[Opening Document text section]
Cary Middlecoff is one of only 10 golfers to win at least 40 PGA Tour tournaments. Among those victories, earned mostly in the late 1940s through the 1950s, are three major championships.
Date of birth: Jan. 6, 1921
Place of birth: Halls, Tennessee
Date of death: Sept. 1, 1998
Awards and Honors:
- Member, World Golf Hall of Fame
- Member, Tennessee Sports Hall of Fame
- Vardon Trophy (low scoring average) winner, 1956
- Member, U.S. Ryder Cup team, 1953, 1955, 1959
- Cary Middlecoff: "Nobody wins the (U.S.) Open. It wins you."
- Cary Middlecoff: "Anyone who hasn't been nervous, or hasn't choked somewhere down the line, is an idiot."
- Bobby Jones on Middlecoff: "I'd give the world to have a swing like that."
Middlecoff shares the PGA Tour for longest sudden-death playoff with Lloyd Mangrum. Middlecoff and Mangrum played 11 playoff holes at the 1949 Motor City Open, neither player able to beat the other on any of the holes and bring the playoff to an end. A tie was declared and the two shared the victory.
Cary Middlecoff Biography:
Cary Middlecoff was the greatest golfing dentist who ever lived. Before he joined the PGA Tour, Middlecoff earned a degree in dental surgery in 1944, and served in the U.S. Army Dental Corps in World War II.
[Closing Document text section]
[Opening Information shown section]
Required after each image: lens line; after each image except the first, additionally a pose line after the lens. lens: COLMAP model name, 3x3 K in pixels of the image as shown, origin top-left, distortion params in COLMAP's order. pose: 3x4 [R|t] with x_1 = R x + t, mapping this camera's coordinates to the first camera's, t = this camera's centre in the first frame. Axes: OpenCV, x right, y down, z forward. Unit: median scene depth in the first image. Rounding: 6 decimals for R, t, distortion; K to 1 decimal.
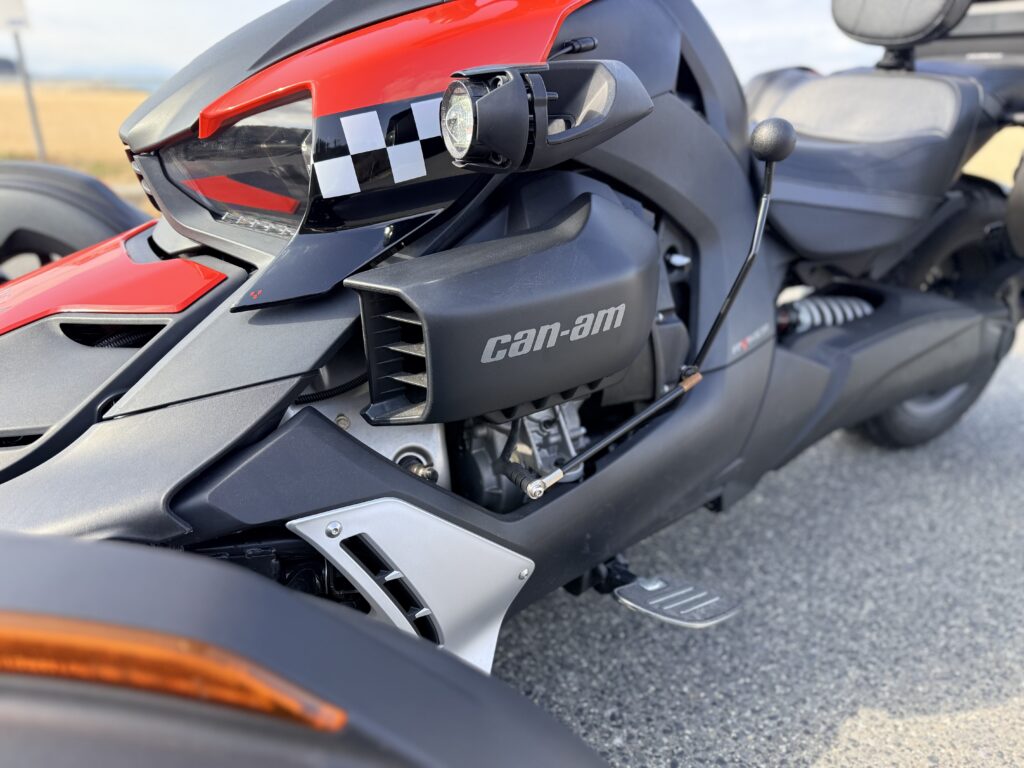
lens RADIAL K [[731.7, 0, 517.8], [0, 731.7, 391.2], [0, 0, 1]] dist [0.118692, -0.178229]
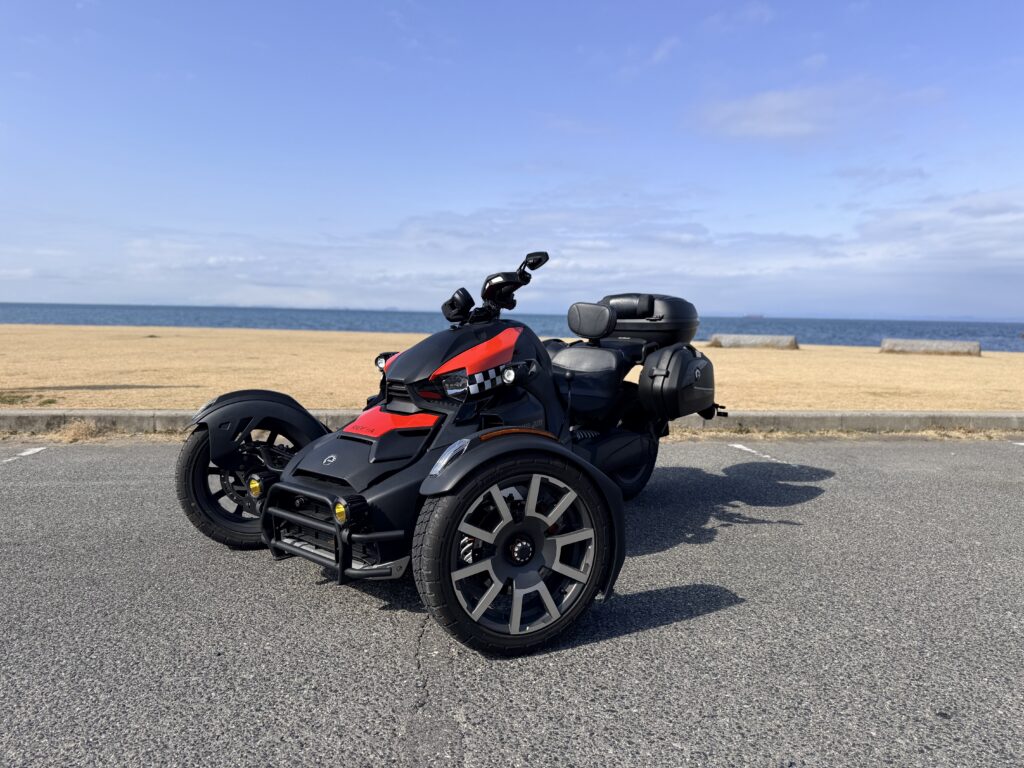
[Closing Information shown section]
- Exercise tasks -
1) Take the part of the Cary Middlecoff profile that opens with the words containing "Middlecoff shares the" and closes with "shared the victory.", and write it out again, substituting "extra-hole playoff" for "sudden-death playoff".
2) According to the Cary Middlecoff profile, in what year did Middlecoff earn his degree in dental surgery?
The listing comes from a separate source.

- Answers for each item -
1)
Middlecoff shares the PGA Tour for longest extra-hole playoff with Lloyd Mangrum. Middlecoff and Mangrum played 11 playoff holes at the 1949 Motor City Open, neither player able to beat the other on any of the holes and bring the playoff to an end. A tie was declared and the two shared the victory.

2) 1944